PRISM proposes a multi-agent framework for empathetic spoken dialogue that explicitly bridges speech perception, reasoning, and synthesis. Its core novelty is the combination of a prosody-to-language translation mechanism with selective knowledge invocation and prosody-aware speech synthesis control. On AvaMERG, the paper reports consistent gains over a range of text and speech baselines, with supporting human and GPT-4o evaluations, and ablations showing that both prosody description and adaptive knowledge use are important to the final system.

Code & Implementation

This repository implements the PRISM framework for empathetic spoken dialogue, organizing core components that map closely to the conceptual multi-agent design described in the paper.

  • Speech Perception: Handled by modules like perceiver.py and invoked in main.py via SpeechPerceiver which encapsulates speech-to-text (using Whisper) and emotion/prosody embedding extraction.
  • Prosody Description Management: The manager.py module implements the SpeechDescriptionManager.

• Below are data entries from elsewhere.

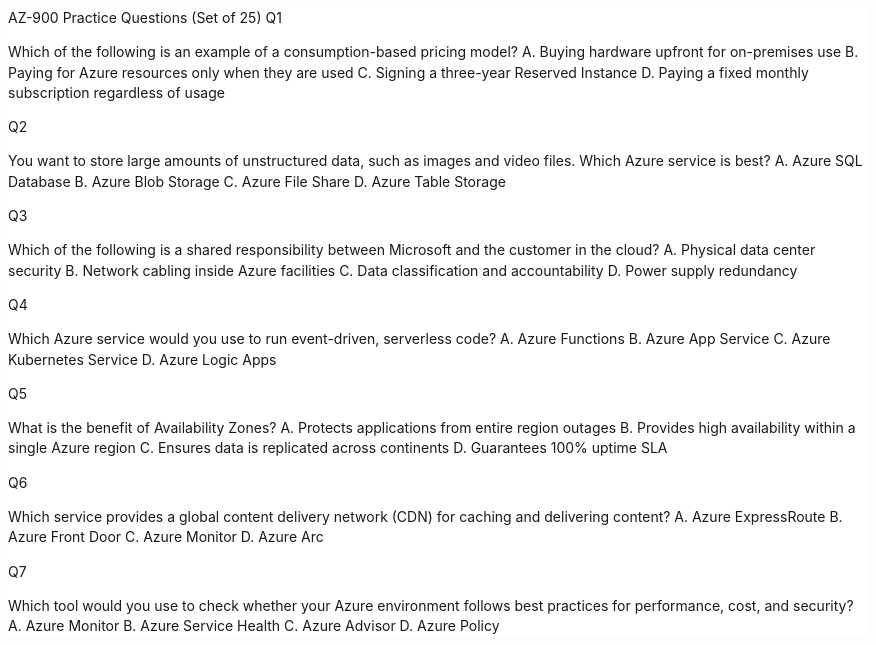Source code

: AZ-900 Practice Questions (Set of 25)
Q1

Which of the following is an example of a consumption-based pricing model?
A. Buying hardware upfront for on-premises use
B. Paying for Azure resources only when they are used
C. Signing a three-year Reserved Instance
D. Paying a fixed monthly subscription regardless of usage

Q2

You want to store large amounts of unstructured data, such as images and video files. Which Azure service is best?
A. Azure SQL Database
B. Azure Blob Storage
C. Azure File Share
D. Azure Table Storage

Q3

Which of the following is a shared responsibility between Microsoft and the customer in the cloud?
A. Physical data center security
B. Network cabling inside Azure facilities
C. Data classification and accountability
D. Power supply redundancy

Q4

Which Azure service would you use to run event-driven, serverless code?
A. Azure Functions
B. Azure App Service
C. Azure Kubernetes Service
D. Azure Logic Apps

Q5

What is the benefit of Availability Zones?
A. Protects applications from entire region outages
B. Provides high availability within a single Azure region
C. Ensures data is replicated across continents
D. Guarantees 100% uptime SLA

Q6

Which service provides a global content delivery network (CDN) for caching and delivering content?
A. Azure ExpressRoute
B. Azure Front Door
C. Azure Monitor
D. Azure Arc

Q7

Which tool would you use to check whether your Azure environment follows best practices for performance, cost, and security?
A. Azure Monitor
B. Azure Service Health
C. Azure Advisor
D. Azure Policy
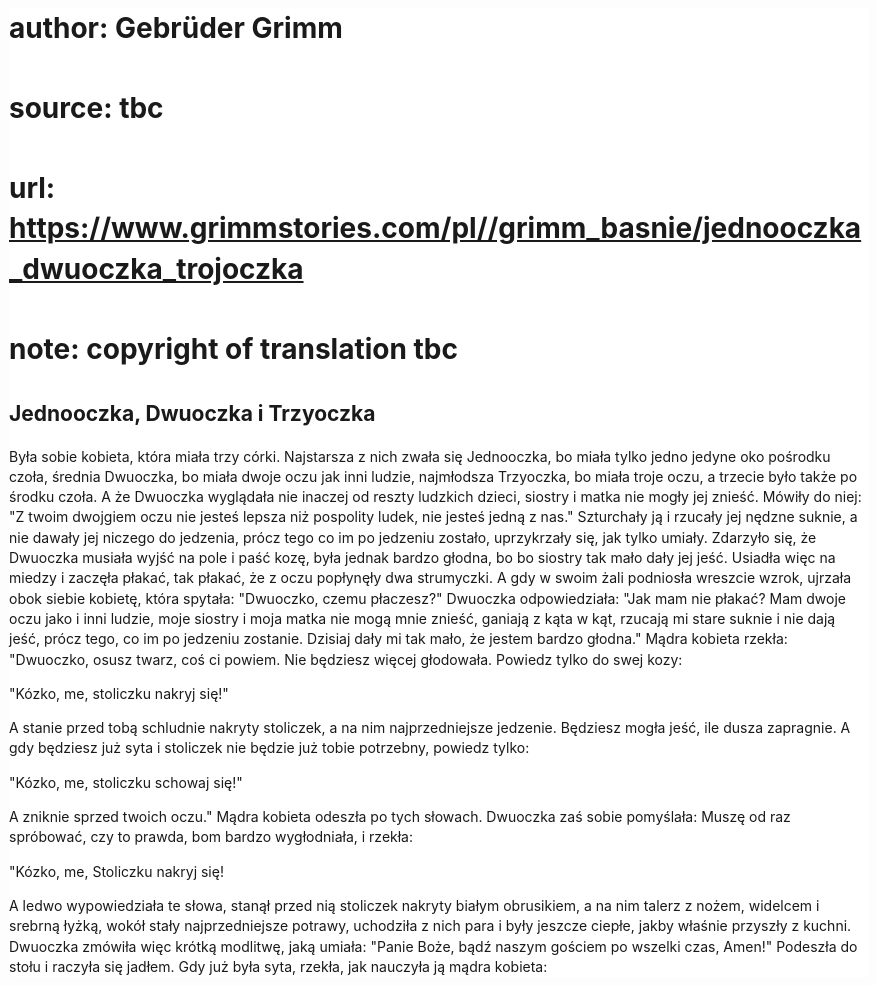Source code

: # author: Gebrüder Grimm
# source: tbc
# url: https://www.grimmstories.com/pl//grimm_basnie/jednooczka_dwuoczka_trojoczka
# note: copyright of translation tbc

## Jednooczka, Dwuoczka i Trzyoczka 

Była sobie kobieta, która miała trzy córki. Najstarsza z nich zwała się
Jednooczka, bo miała tylko jedno jedyne oko pośrodku czoła, średnia
Dwuoczka, bo miała dwoje oczu jak inni ludzie, najmłodsza Trzyoczka, bo
miała troje oczu, a trzecie było także po środku czoła. A że Dwuoczka
wyglądała nie inaczej od reszty ludzkich dzieci, siostry i matka nie
mogły jej znieść. Mówiły do niej: "Z twoim dwojgiem oczu nie jesteś
lepsza niż pospolity ludek, nie jesteś jedną z nas." Szturchały ją i
rzucały jej nędzne suknie, a nie dawały jej niczego do jedzenia, prócz
tego co im po jedzeniu zostało, uprzykrzały się, jak tylko umiały.
Zdarzyło się, że Dwuoczka musiała wyjść na pole i paść kozę, była jednak
bardzo głodna, bo bo siostry tak mało dały jej jeść. Usiadła więc na
miedzy i zaczęła płakać, tak płakać, że z oczu popłynęły dwa strumyczki.
A gdy w swoim żali podniosła wreszcie wzrok, ujrzała obok siebie
kobietę, która spytała: "Dwuoczko, czemu płaczesz?" Dwuoczka
odpowiedziała: "Jak mam nie płakać? Mam dwoje oczu jako i inni ludzie,
moje siostry i moja matka nie mogą mnie znieść, ganiają z kąta w kąt,
rzucają mi stare suknie i nie dają jeść, prócz tego, co im po jedzeniu
zostanie. Dzisiaj dały mi tak mało, że jestem bardzo głodna." Mądra
kobieta rzekła: "Dwuoczko, osusz twarz, coś ci powiem. Nie będziesz
więcej głodowała. Powiedz tylko do swej kozy:

"Kózko, me, stoliczku nakryj się!"

A stanie przed tobą schludnie nakryty stoliczek, a na nim
najprzedniejsze jedzenie. Będziesz mogła jeść, ile dusza zapragnie. A
gdy będziesz już syta i stoliczek nie będzie już tobie potrzebny,
powiedz tylko:

"Kózko, me, stoliczku schowaj się!"

A zniknie sprzed twoich oczu." Mądra kobieta odeszła po tych słowach.
Dwuoczka zaś sobie pomyślała: Muszę od raz spróbować, czy to prawda, bom
bardzo wygłodniała, i rzekła:

"Kózko, me, Stoliczku nakryj się!

A ledwo wypowiedziała te słowa, stanął przed nią stoliczek nakryty
białym obrusikiem, a na nim talerz z nożem, widelcem i srebrną łyżką,
wokół stały najprzedniejsze potrawy, uchodziła z nich para i były
jeszcze ciepłe, jakby właśnie przyszły z kuchni. Dwuoczka zmówiła więc
krótką modlitwę, jaką umiała: "Panie Boże, bądź naszym gościem po
wszelki czas, Amen!" Podeszła do stołu i raczyła się jadłem. Gdy już
była syta, rzekła, jak nauczyła ją mądra kobieta:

It generates natural language descriptions of prosodic features from speech and performs post-hoc verification of generated responses to ensure emotional and prosodic alignment.
  • Response Generation: Implemented by responder.py, which produces empathetic replies integrating prosody and external knowledge cues, as coordinated by the multi-agent system in main.py.
  • Speech Synthesis: The vocalizer.py module contains the GenerationAgent responsible for synthesizing speech with controlled prosodic characteristics guided by the prior components' outputs.

The main.py script orchestrates the full pipeline: loading models, processing audio inputs, generating prosody-aware text replies, verifying alignment, revising responses, and synthesizing final audio outputs. Outputs including prosody descriptions, textual replies, and generated audio are saved per dialogue turn.

The README provides dataset references and notes that StyleTTS2 is used as the backbone TTS model.